Is moderne gewijde kunst mogelijk of niet?
of... het probleem der vervorming
Binnen het vrij complexe gebied van de moderne kunst komt onvermijdelijk en onontkoombaar de vraag los: is gewijde kunst mogelijk?
De voorstanders van de moderne kunst antwoorden onmiddellijk dat gewijde kunst mogelijk is; de aanhangers van meer traditionele richtingen beweren dat ze onmogelijk is.
Wij kunnen moeilijk genoegen nemen met dergelijke haastige, spontane en als het ware partijdige antwoorden. Dit vraagstuk moet beschouwd en onderzocht worden in een sfeer van maximale sereniteit, in de vrede.
De voorstanders van de moderne kunst schijnen a priori gelijk te hebben.
De plastische evolutie der laatste jaren heeft ons inderdaad - als een der merkwaardigste toevallen in de kunstgeschiedenis - meegeleid tot op wegen, die evenwijdig lopen aan diegene die eertijds, en ook thans nog, bewandeld werden door de primitieve kunsten van alle tijden en plaatsen. Ons ‘musée imaginaire’ is tijdens de laatste zestig jaar ongetwijfeld aanzienlijk aangegroeid. De klassieke wereld werd stilaan verrijkt met de verworvenheden van altijd en van overal. Precies vijftig jaar geleden, niet vroeger, kwam de kunst der ‘primitieven’ weer in ere. Met dit woord bestempelde men toen de schilderkunst van de XIVde en XVde eeuw. Thans bestempelen wij met het woord ‘primitief’ zowel het beeldhouwwerk uit het pre-Columbiaanse Amerika als de voorhistorische meester van Lascaux, als de megalytische van Gavr'inis.

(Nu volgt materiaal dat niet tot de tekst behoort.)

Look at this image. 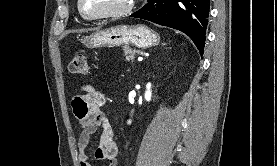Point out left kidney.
<instances>
[{
    "label": "left kidney",
    "instance_id": "1",
    "mask_svg": "<svg viewBox=\"0 0 277 166\" xmlns=\"http://www.w3.org/2000/svg\"><path fill=\"white\" fill-rule=\"evenodd\" d=\"M146 88H147V90H146V92H145V99H146L147 101H150V100H151V96H152L151 84L148 83L147 86H146ZM129 123H130V121H129Z\"/></svg>",
    "mask_w": 277,
    "mask_h": 166
}]
</instances>
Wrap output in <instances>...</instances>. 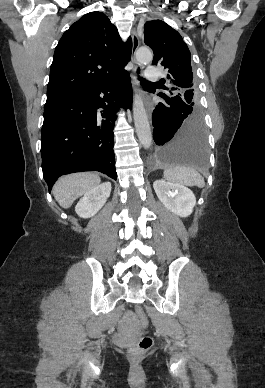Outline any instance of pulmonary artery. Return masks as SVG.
<instances>
[{
    "label": "pulmonary artery",
    "mask_w": 265,
    "mask_h": 388,
    "mask_svg": "<svg viewBox=\"0 0 265 388\" xmlns=\"http://www.w3.org/2000/svg\"><path fill=\"white\" fill-rule=\"evenodd\" d=\"M148 70L147 72H144L142 74V77L144 79H148L149 82H158L160 80V77L158 75H156V71H157V64H148Z\"/></svg>",
    "instance_id": "e3ab8cb5"
}]
</instances>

Een tweede vaststelling mag met even weinig twijfel vooruitgezet worden: namelijk dat - in tegenstelling tot de klassieke kunst, waar het profane zijn rechten heeft, die bovendien niet klein zijn - de primitieve kunsten essentieel een gewijd althans een magisch karakter dragen, dat zij een bepaalde wereld van ‘tekens’ vooropstellen en van min of meer werkdadige middelen om de spirituele wereld der geesten of van de Geest te vatten.

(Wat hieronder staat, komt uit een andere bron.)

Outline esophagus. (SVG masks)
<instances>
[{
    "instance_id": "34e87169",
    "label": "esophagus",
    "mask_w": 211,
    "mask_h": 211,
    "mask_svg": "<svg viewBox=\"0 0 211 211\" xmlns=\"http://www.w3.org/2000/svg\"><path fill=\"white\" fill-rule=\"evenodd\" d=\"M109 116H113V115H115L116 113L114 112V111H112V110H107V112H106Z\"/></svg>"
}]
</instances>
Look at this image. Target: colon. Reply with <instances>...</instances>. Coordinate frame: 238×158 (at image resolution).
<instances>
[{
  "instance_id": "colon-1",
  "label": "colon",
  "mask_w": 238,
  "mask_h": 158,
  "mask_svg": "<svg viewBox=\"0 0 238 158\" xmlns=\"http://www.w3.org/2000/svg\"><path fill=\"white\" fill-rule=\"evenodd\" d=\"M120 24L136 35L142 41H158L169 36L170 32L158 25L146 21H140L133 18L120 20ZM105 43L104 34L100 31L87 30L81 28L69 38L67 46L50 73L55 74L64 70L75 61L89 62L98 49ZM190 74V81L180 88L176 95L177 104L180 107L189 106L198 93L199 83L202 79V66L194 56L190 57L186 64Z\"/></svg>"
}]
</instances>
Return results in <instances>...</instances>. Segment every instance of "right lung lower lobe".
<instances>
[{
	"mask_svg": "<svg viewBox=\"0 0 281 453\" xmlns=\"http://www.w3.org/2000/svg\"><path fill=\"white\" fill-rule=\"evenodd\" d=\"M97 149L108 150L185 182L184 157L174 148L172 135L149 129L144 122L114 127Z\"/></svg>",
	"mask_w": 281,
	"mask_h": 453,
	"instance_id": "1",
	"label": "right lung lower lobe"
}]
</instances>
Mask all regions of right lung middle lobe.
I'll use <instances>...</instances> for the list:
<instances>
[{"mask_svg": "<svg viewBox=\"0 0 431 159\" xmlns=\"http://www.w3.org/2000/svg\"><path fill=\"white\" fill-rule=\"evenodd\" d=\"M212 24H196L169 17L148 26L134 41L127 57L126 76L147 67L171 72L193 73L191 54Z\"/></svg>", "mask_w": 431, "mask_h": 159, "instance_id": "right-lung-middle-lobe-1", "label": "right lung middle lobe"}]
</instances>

Enigszins verrassend is deze ontmoeting. Het loont de moeite er even dieper op in te gaan. Aan het einde van een zuiver plastische ontwikkeling bereikt en vervoegt de moderne kunst door haar vormen de primitieve, die in tijd en plaats de meest universele is, en in de geest en de wil van haar auteurs steeds een religieus of magisch middel is geweest.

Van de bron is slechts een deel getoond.